[Extracted page text data]
________________________________________

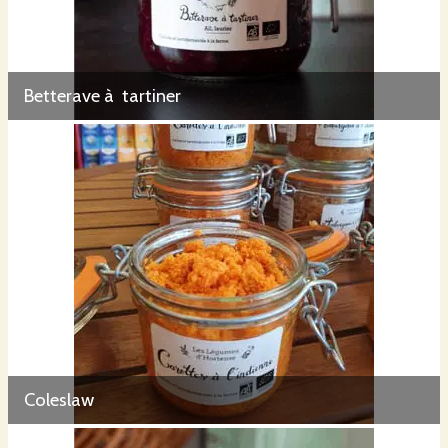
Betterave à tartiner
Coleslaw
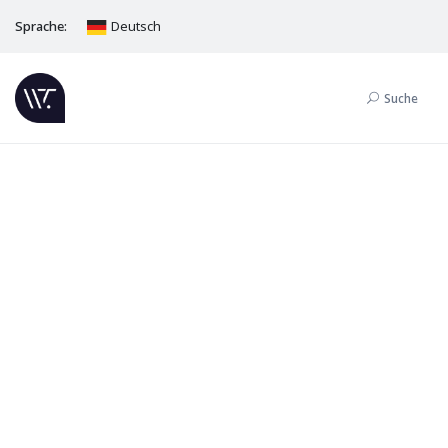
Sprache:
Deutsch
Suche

________________________________________

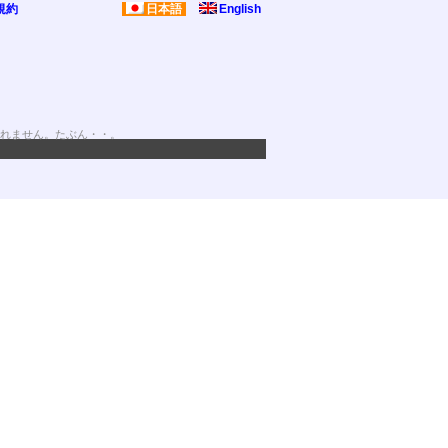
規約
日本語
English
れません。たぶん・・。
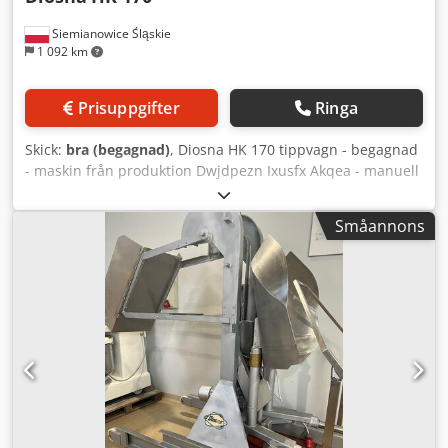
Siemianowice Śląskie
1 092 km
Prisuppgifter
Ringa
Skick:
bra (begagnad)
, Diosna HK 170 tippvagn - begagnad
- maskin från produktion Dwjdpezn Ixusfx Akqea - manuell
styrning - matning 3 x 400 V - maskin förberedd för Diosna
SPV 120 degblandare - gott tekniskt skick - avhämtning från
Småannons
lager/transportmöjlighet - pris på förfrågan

________________________________________

:: REQUIRED WORK ::
Retype everything in the entries from the line containing "Siemianowice Śląskie" down to the line containing "lager/transportmöjlighet - pris på förfrågan", with both of those lines included.

:: RESULT OF THIS TASK ::
Siemianowice Śląskie
1 092 km
Prisuppgifter
Ringa
Skick:
bra (begagnad)
, Diosna HK 170 tippvagn - begagnad
- maskin från produktion Dwjdpezn Ixusfx Akqea - manuell
styrning - matning 3 x 400 V - maskin förberedd för Diosna
SPV 120 degblandare - gott tekniskt skick - avhämtning från
Småannons
lager/transportmöjlighet - pris på förfrågan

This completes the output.